Reproduce every one of the records below word for word, leaving the pictures out of your answer.

[Data for this exercise]

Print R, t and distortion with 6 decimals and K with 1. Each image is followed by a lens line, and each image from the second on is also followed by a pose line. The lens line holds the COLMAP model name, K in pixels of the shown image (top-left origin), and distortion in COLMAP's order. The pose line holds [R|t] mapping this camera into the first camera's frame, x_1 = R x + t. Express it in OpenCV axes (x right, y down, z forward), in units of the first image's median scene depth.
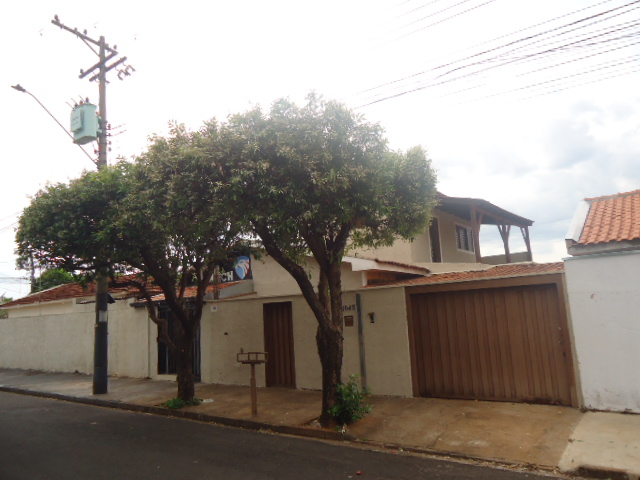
lens RADIAL K [[468.7, 0, 321.6], [0, 468.7, 237.5], [0, 0, 1]] dist [0.003877, 0.007379]
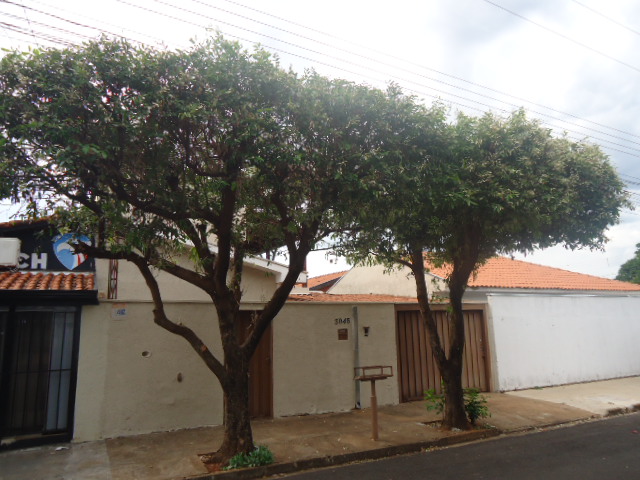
lens RADIAL K [[468.7, 0, 321.1], [0, 468.7, 243.1], [0, 0, 1]] dist [0.003877, 0.007379]
pose [[0.436384, 0.195740, 0.878211, -0.890878], [-0.144457, 0.978630, -0.146341, 0.150312], [-0.888088, -0.063002, 0.455335, 0.650055]]
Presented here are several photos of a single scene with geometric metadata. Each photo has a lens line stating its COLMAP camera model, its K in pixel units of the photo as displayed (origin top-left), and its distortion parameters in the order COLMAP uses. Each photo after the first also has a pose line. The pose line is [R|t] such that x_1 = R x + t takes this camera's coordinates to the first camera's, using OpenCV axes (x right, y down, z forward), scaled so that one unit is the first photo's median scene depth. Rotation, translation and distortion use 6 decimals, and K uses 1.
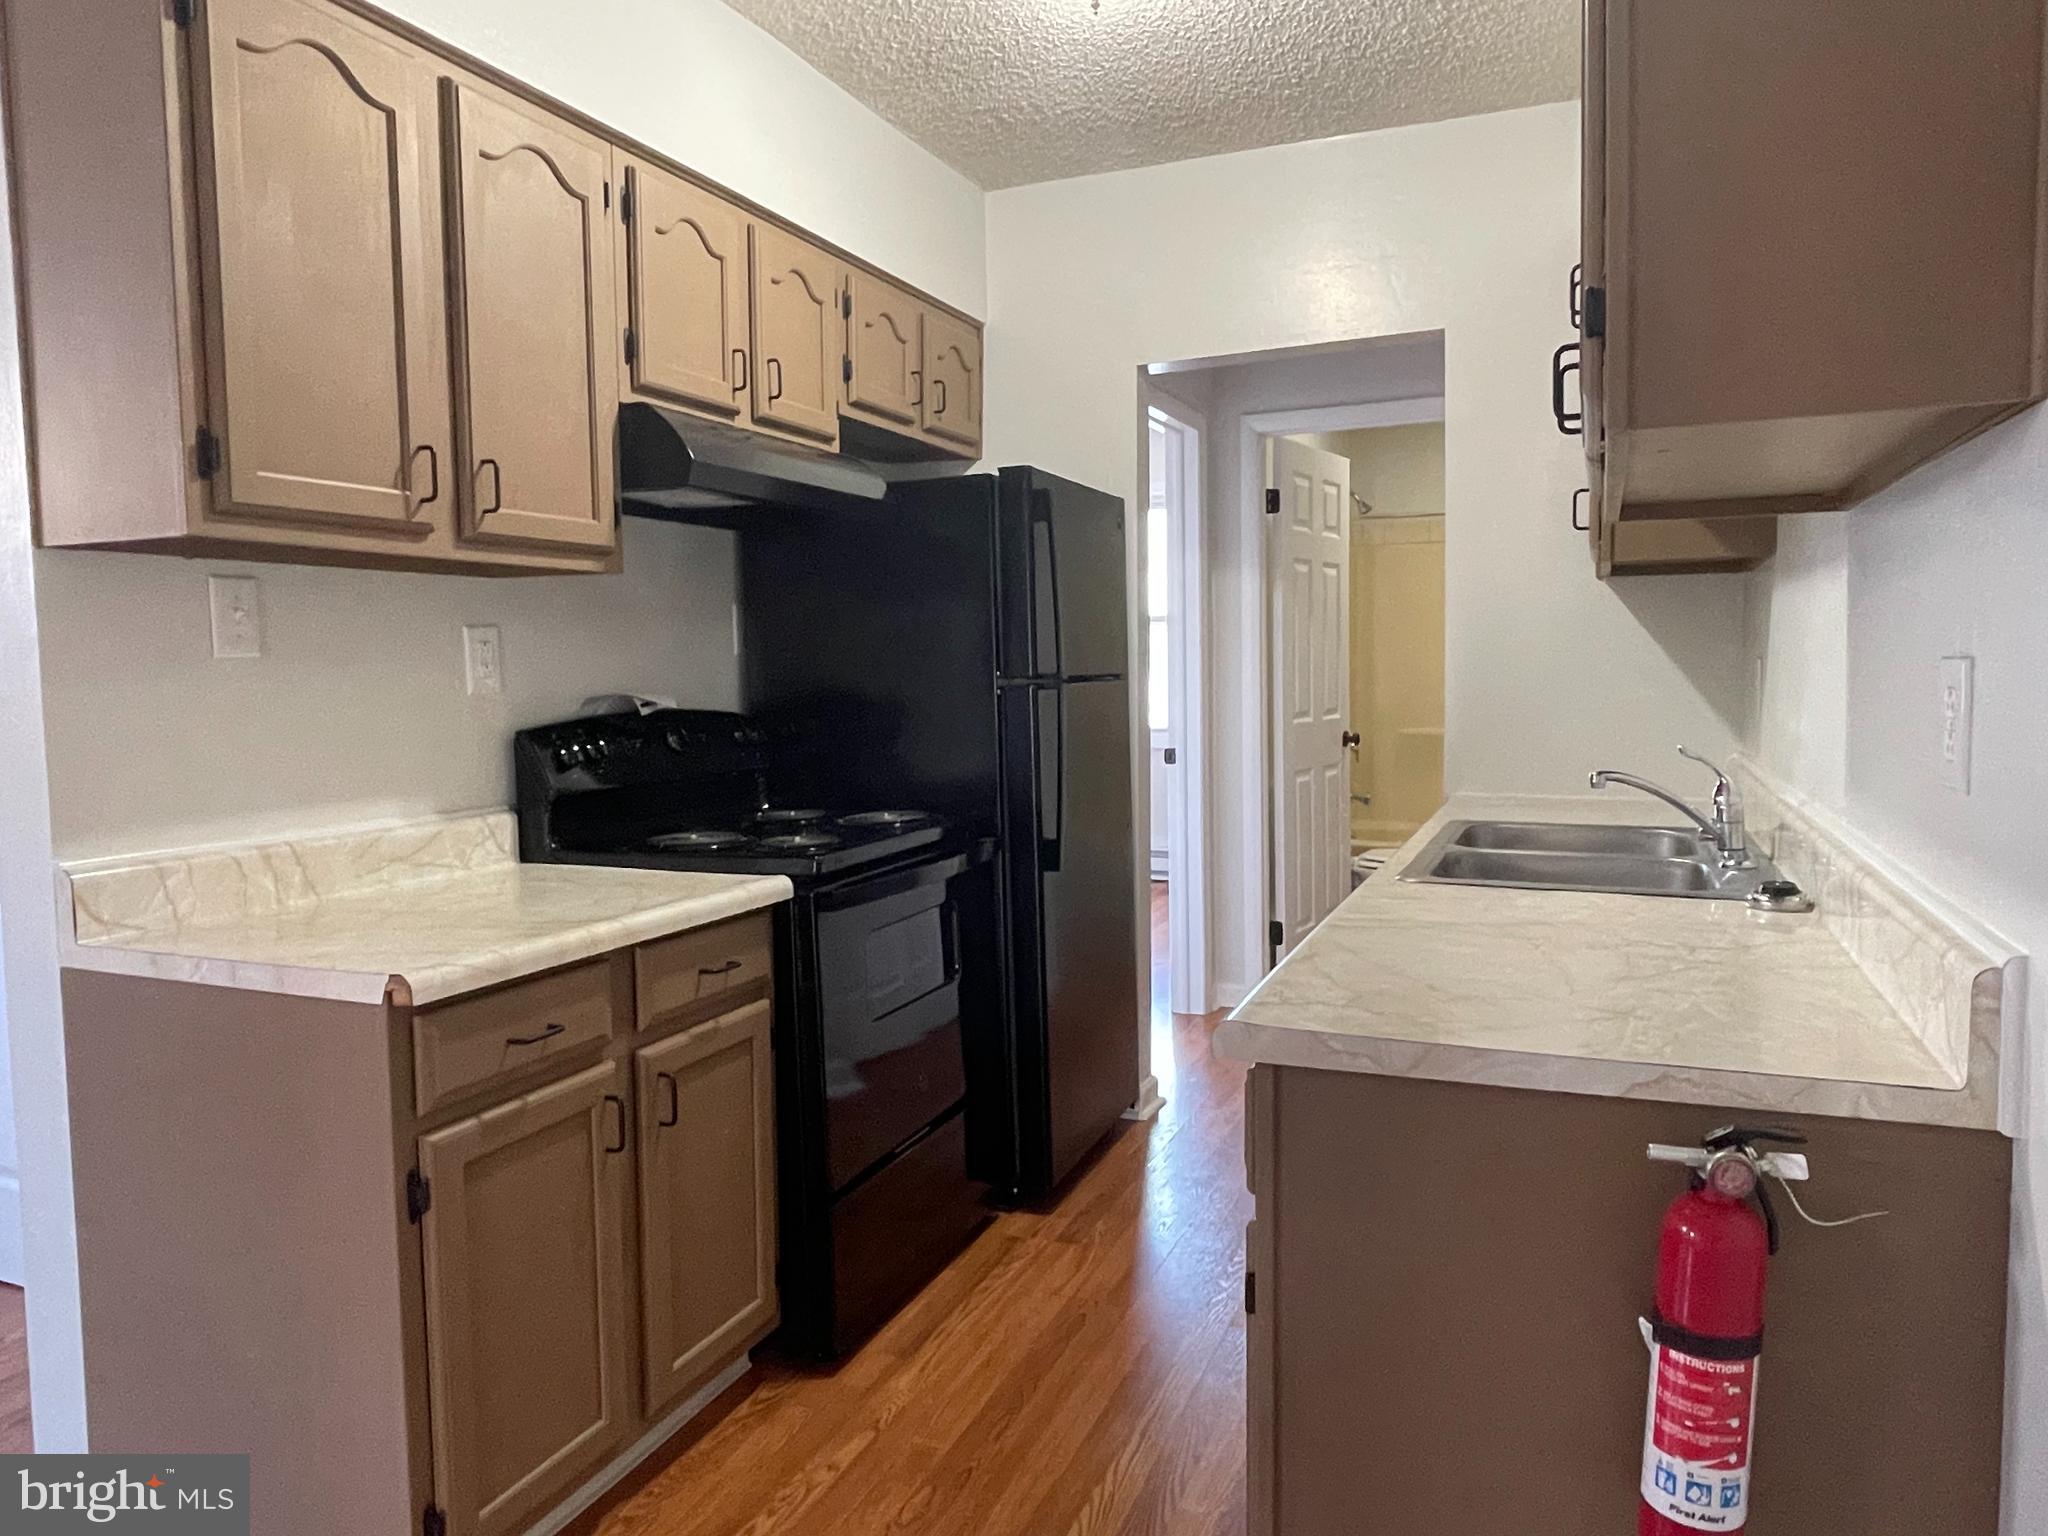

[/Data for this exercise]

Result:
Print R, t and distortion with 6 decimals and K with 1. Each image is followed by a lens line, and each image from the second on is also followed by a pose line. The lens line holds the COLMAP model name, K in pixels of the shown image (top-left origin), and distortion in COLMAP's order. The pose line holds [R|t] mapping this camera into the first camera's frame, x_1 = R x + t. Express it in OpenCV axes (x right, y down, z forward), in units of the first image's median scene depth.
lens RADIAL K [[468.7, 0, 321.6], [0, 468.7, 237.5], [0, 0, 1]] dist [0.003877, 0.007379]
lens RADIAL K [[468.7, 0, 321.1], [0, 468.7, 243.1], [0, 0, 1]] dist [0.003877, 0.007379]
pose [[0.436384, 0.195740, 0.878211, -0.890878], [-0.144457, 0.978630, -0.146341, 0.150312], [-0.888088, -0.063002, 0.455335, 0.650055]]
Presented here are several photos of a single scene with geometric metadata. Each photo has a lens line stating its COLMAP camera model, its K in pixel units of the photo as displayed (origin top-left), and its distortion parameters in the order COLMAP uses. Each photo after the first also has a pose line. The pose line is [R|t] such that x_1 = R x + t takes this camera's coordinates to the first camera's, using OpenCV axes (x right, y down, z forward), scaled so that one unit is the first photo's median scene depth. Rotation, translation and distortion use 6 decimals, and K uses 1.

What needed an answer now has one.